Werner J. Fricker, president of the U.S. Soccer Federation from 1984 to 1990 and a man regarded as a pioneer of the sport in this country, died at his home in Horsham, Pa., on Wednesday at age 65 after a yearlong battle with cancer.
Born in Karlsdorf, Yugoslavia, on Jan. 24, 1936, Fricker moved with his family to Austria at the end of World War II and immigrated to the United States in 1952. A year later, he started his first construction company, which grew to become the Fricker Corp., a successful property development company.
As a player, he was captain of the United German-Hungarian team from 1958 to 1969, winning the National Amateur Cup with the club in 1965. He also was a member of the U.S. national team.

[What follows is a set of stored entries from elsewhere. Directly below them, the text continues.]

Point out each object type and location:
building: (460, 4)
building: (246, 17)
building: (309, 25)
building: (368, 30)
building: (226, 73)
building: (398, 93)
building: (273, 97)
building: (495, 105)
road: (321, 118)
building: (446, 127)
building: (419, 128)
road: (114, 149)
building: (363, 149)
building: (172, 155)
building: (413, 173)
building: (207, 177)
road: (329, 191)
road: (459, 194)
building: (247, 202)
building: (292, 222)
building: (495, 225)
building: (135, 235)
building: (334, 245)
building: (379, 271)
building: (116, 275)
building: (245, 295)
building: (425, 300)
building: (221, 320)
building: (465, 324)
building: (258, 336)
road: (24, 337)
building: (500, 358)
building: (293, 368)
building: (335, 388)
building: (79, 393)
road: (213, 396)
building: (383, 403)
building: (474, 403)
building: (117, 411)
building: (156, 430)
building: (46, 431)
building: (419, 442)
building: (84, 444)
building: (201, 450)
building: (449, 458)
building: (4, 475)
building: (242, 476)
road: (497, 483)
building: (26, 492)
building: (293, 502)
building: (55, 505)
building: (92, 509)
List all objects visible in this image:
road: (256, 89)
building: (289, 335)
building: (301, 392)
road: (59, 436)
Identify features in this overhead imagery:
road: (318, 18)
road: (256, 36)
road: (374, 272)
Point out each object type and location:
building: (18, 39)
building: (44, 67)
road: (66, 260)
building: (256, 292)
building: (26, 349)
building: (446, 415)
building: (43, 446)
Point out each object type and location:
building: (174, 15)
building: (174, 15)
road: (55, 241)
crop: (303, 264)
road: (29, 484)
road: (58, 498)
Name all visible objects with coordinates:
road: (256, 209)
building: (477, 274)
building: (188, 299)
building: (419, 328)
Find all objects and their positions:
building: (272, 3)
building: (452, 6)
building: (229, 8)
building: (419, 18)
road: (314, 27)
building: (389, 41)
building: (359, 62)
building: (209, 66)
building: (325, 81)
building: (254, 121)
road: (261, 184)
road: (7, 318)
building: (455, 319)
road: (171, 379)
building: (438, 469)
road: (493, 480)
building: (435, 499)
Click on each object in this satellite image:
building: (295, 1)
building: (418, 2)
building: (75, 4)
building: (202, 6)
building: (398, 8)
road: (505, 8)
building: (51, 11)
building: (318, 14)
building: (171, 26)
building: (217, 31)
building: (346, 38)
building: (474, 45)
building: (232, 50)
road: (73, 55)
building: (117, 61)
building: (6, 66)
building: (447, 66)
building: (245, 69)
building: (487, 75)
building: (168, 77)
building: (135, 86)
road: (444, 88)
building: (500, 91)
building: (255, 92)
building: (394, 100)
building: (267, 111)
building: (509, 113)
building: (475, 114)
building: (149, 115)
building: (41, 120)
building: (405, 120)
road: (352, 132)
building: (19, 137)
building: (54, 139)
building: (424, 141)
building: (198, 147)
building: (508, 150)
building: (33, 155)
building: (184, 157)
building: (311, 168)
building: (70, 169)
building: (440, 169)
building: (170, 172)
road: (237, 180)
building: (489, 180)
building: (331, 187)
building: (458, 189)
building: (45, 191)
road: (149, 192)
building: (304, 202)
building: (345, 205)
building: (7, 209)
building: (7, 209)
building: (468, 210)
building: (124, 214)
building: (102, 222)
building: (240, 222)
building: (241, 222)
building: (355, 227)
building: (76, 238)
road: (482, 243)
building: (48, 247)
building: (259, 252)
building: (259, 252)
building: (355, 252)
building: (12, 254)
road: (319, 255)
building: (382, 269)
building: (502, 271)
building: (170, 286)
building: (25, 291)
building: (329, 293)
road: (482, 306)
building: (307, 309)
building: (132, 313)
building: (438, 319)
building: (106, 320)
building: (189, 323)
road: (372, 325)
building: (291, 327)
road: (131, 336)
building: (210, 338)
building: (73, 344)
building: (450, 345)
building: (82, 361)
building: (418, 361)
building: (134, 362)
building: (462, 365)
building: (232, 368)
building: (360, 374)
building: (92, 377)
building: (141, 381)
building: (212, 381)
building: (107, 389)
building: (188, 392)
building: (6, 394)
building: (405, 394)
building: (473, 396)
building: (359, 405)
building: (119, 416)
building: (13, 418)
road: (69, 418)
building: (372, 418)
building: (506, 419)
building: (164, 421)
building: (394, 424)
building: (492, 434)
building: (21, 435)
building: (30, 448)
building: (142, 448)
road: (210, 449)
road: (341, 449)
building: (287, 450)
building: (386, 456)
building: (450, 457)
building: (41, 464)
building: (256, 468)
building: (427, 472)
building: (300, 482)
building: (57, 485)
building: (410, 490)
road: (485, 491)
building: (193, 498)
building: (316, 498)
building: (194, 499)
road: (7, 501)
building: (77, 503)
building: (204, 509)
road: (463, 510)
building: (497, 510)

"Werner was a true U.S. soccer pioneer and will be remembered by everyone involved in the sport as we continue to reap the benefits of his leadership across more than 40 years of involvement at the game's highest levels," said Dr. S. Robert Contiguglia, the current president of U.S. Soccer.
Fricker's involvement in soccer continued as an administrator, and he achieved his greatest success in 1988 when, as president of U.S. Soccer, he led the campaign that resulted in the U.S. being awarded the 1994 World Cup tournament.
He was inducted into the National Soccer Hall of Fame in 1992.
Fricker is survived by his children, Werner Jr., Marlene and Janet.
A memorial fund benefiting children's soccer and cultural activities has been established through the United German-Hungarian Club in Oakford, Pa.